It caught my eye as soon as I pulled into the driveway, weary from a homeward drive after a week at the beach. So much time had passed since the cream-colored lycoris bloomed, I didn’t even remember it was there. Yet despite its long absence, in a perfectly-timed reappearance, it provided a cheerful, “Welcome home!” Its return was even sweeter because my late husband, Ray, planted the bulb from which it sprouted over two decades ago. The intriguing inflorescence showed up again this year, accompanied a week or so later by another long-forgotten specimen in an adjacent flower bed. But I haven’t seen a single red one yet, even though several of them flowered last year. No wonder “surprise lily” is one of lycoris’ common names!
Jesus said His promised return will be a surprise. In fact, He said no one knows the day or hour except the Father. (Matthew 24:36) After making this statement, Jesus went on to tell several parables emphasizing the importance of being watchful and ready. First, there’s the tale of the master of the house who would have stayed awake to protect his dwelling from a break-in had he known when the thief would arrive. (Matthew 24:43-44) Then there’s the story contrasting the behavior of faithful and wicked servants, (Matthew 24:45-51) followed by the tale of the ten virgins, five wise and five foolish. (Matthew 25:1-14) All three have the same admonition: be prepared! Our Master may return at any moment.
The Old Testament is full of prophecies regarding Jesus’ incarnation, yet 400 years passed from the time of the last one until His appearance – more than enough time for people to forget or doubt. Nonetheless, God preserved the memory of His covenant promises across all those centuries, as exemplified by Simeon and Anna. Both were devout. Both watched hopefully for the coming of the Savior. Enlightened by the Spirit, they exulted over weeks-old Jesus when He was presented at the Temple, knowing the long-awaited One was before them. (Luke 2:22-36)

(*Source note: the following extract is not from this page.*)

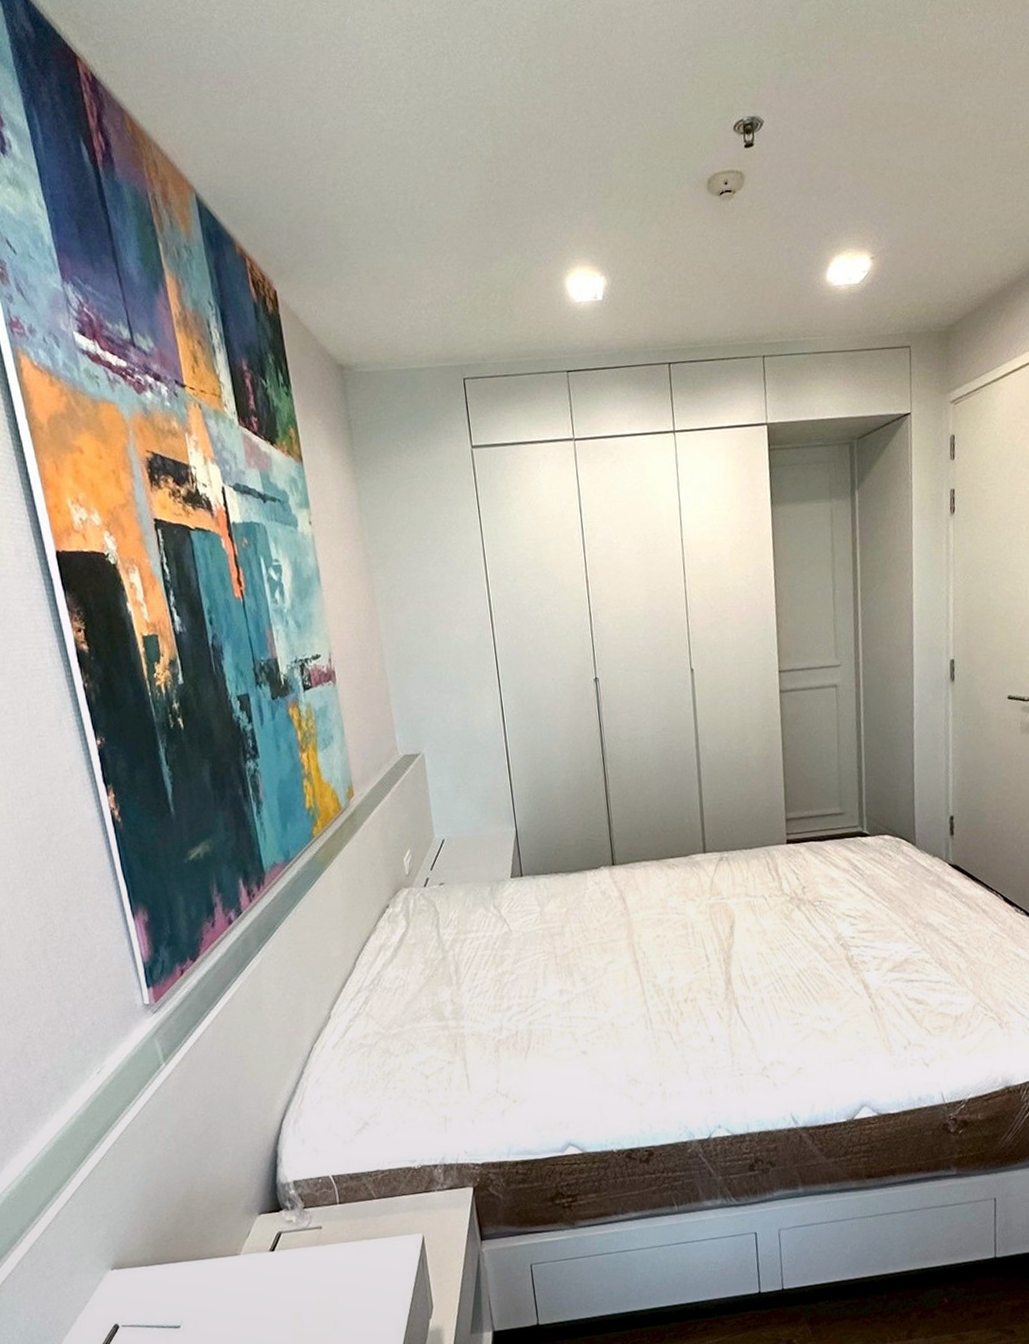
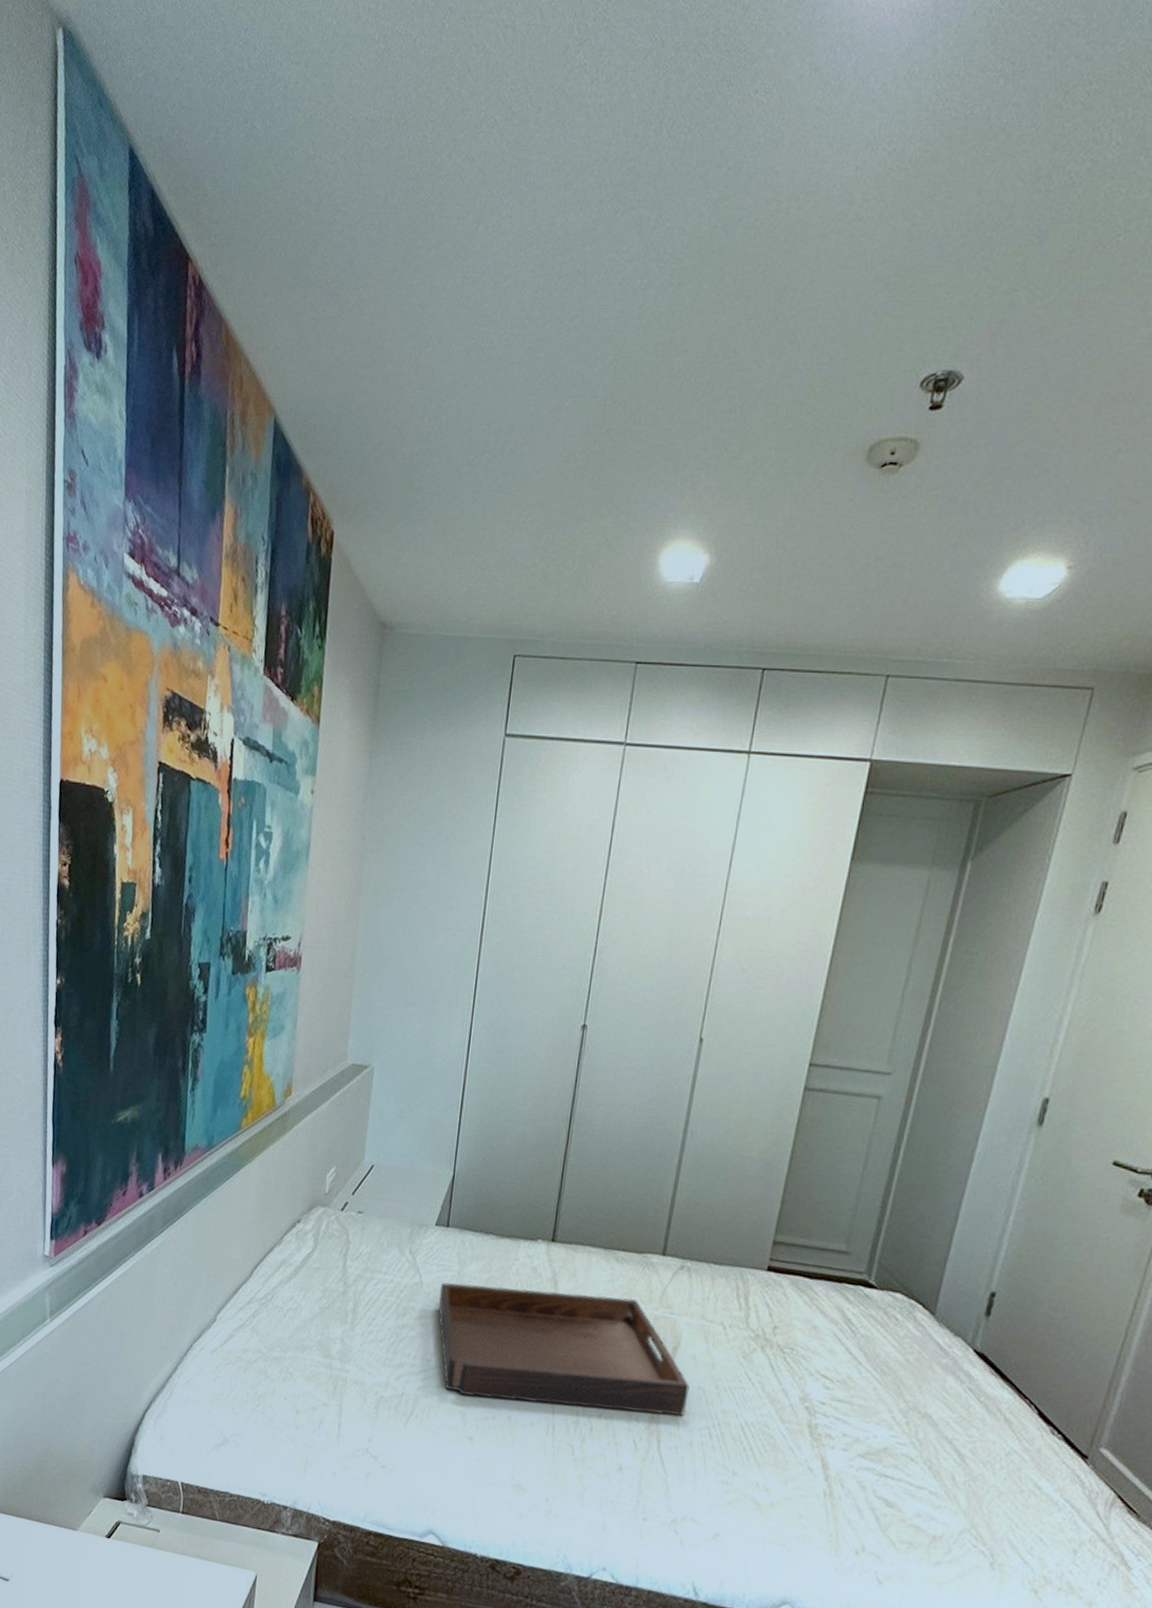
serving tray: none [527,895,752,1018] -> present [438,1282,690,1416]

The wait for Jesus’ return is nearing 2,000 years. I rejoice that I am one of those expectantly waiting because generations before me told their children who in turn told their children so the marvelous message of God’s glorious deeds would not be forgotten. (Psalm 78:1-4) Likewise, we must tell our children and grandchildren of His great love and faithfulness, and instruct them in His commandments. (Deuteronomy 6:4-7)
When my mom was a little girl, talk of the impending end of the world scared her. In her wisdom, my grandmother told her, “Honey, the end of the world comes for someone every day.” And so it does, sometimes when we least expect it. On a beautiful spring day, my husband went to work, suffered a fatal heart attack and never returned home.
Whether we remain until Jesus returns or He calls us Home before, may we be found ready and watchful, faithfully going about our Father’s business. Though the timing is unknown, His second coming is as certain as His first and our eternal destiny is secure.
But we do not want you to be uninformed, brothers, about those who are asleep, that you may not grieve as others do who have no hope. For since we believe that Jesus died and rose again, even so, through Jesus, God will bring with him those who have fallen asleep. For this we declare to you by a word from the Lord, that we who are alive, who are left until the coming of the Lord, will not precede those who have fallen asleep. For the Lord himself will descend from heaven with a cry of command, with the voice of an archangel, and with the sound of the trumpet of God. And the dead in Christ will rise first. Then we who are alive, who are left, will be caught up together with them in the clouds to meet the Lord in the air, and so we will always be with the Lord. Therefore encourage one another with these words. (1 Thessalonians 4:13-18)
 Common names for Lycoris radiata include surprise lily, hurricane lily and spider lily.
 Because I’m writing this on September 11th, I want to remember the ones who left home 17 years ago and didn’t return either.